Die Sonne stieg am Himmel auf und senkte sich dann langsam wieder dem Horizont entgegen. Die Elai machten keine Pause, obwohl sie ab und zu innehielten, um ihre Haut zu befeuchten. Aus ihren Gedanken erfuhr Auraya mehr über die Sitten und Gebräuche der Elai.

Ihre Stadt war übervölkert, und die meisten Elai lebten in winzigen Räumen. Durch diese Umstände hatten sie es gelernt, einander Respekt entgegenzubringen. Es gab starke Tabus, die es ihnen untersagten, einander zu berühren oder in die Augen zu blicken, und diese Gesetze fußten auf einer strengen gesellschaftlichen Hierarchie. Einen größeren Unterschied zu den Siyee hätte es nicht geben können.

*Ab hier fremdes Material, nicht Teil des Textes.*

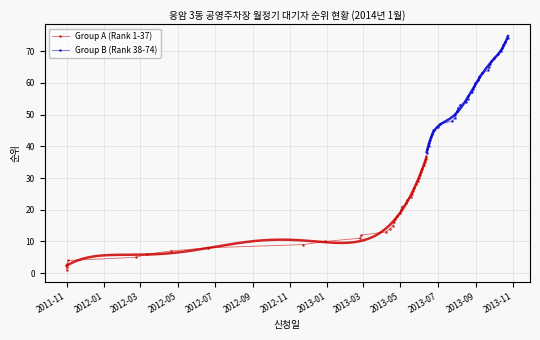

True or false: Group B (Rank 38-74) and Group A (Rank 1-37) intersect in this chart.

False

Trotz dieser Unterteilung in Klassen herrschte unter den Elai ein ausgeprägtes Pflichtgefühl. Diese Männer und Frauen kamen bereitwillig aus der Stadt, um Algen zu ernten. Sie ließen sich von Männern wie ihrem Anführer schikanieren und gingen das Risiko ein, von Plünderern angegriffen zu werden, nur um die Ernährung ihres Volkes zu sichern. Bei vielen von ihnen fing sie Sorge um einen Arbeiter auf, der krank war und dem sie Essen gebracht hatten.

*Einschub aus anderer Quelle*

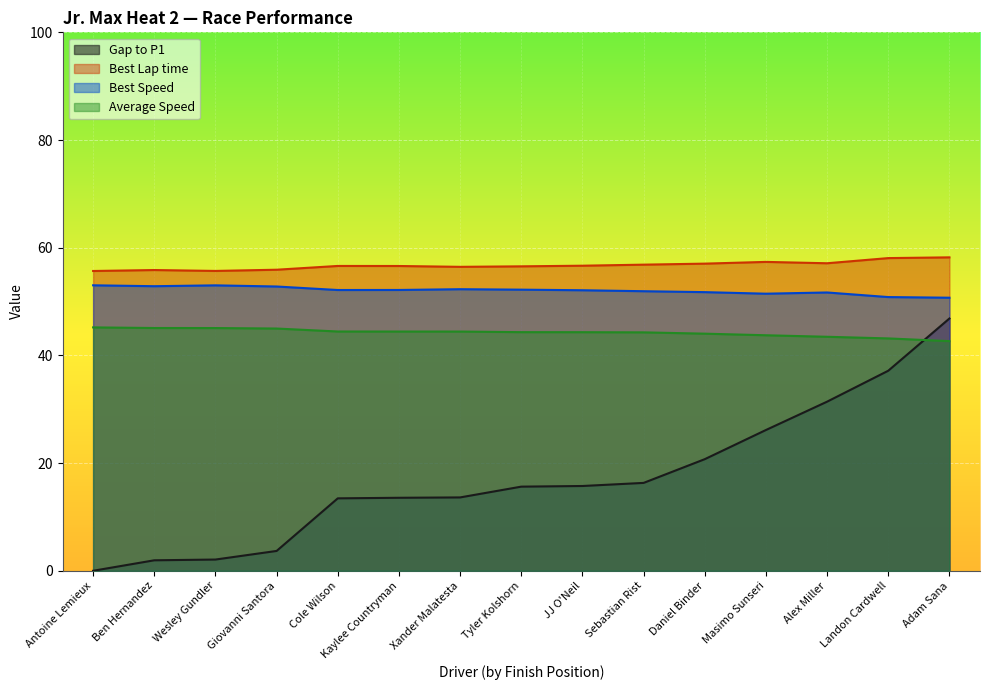

Reading left to right, extract all data points from this chart.

Gap to P1: 0.0	1.9	2.1	3.7	13.5	13.6	13.6	15.6	15.7	16.3	20.7	26.1	31.4	37.2	46.9
Best Lap time: 55.7	55.9	55.7	55.9	56.6	56.6	56.4	56.5	56.7	56.9	57.0	57.4	57.1	58.1	58.2
Best Speed: 53.0	52.9	53.0	52.8	52.1	52.2	52.3	52.2	52.1	51.9	51.8	51.5	51.7	50.8	50.7
Average Speed: 45.2	45.1	45.1	45.0	44.4	44.4	44.4	44.3	44.3	44.3	44.0	43.7	43.5	43.2	42.7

Selbst die Wohlhabenden und Mächtigen trugen zur Sicherheit der Stadt bei. Wenn der König wusste, dass sein Volk hungerte, ließ er Nahrungsmittel verteilen. Viermal im Jahr hielt er ein Festmahl ab, zu dem alle Elai eingeladen waren. Er versah sogar seinen Dienst bei der Bemannung des Ausgucks über der Stadt und stieg die lange Treppe hinauf, um nach Plünderern Ausschau zu halten.

Eine Treppe? Über der Stadt?Auraya lächelte. Es gibt also doch einen Weg über Land in die Stadt. Dies war eine interessante Information, die sie jedoch nicht zu benutzen gedachte. Wenn sie das tat, würde sie niemals das Vertrauen der Elai gewinnen. Aus den Gedanken der Leute am Strand hatte sie erfahren, wie schrecklich die Plünderer unter ihnen gewütet hatten. Es war nicht überraschend, dass sie Landgehern mit tiefem Abscheu begegneten. Als Repräsentantin der Götter würde sie vielleicht eine Audienz beim König bekommen, aber mehr würde ihr diese Tatsache nicht einbringen. Sie würde sich als vertrauenswürdig erweisen müssen.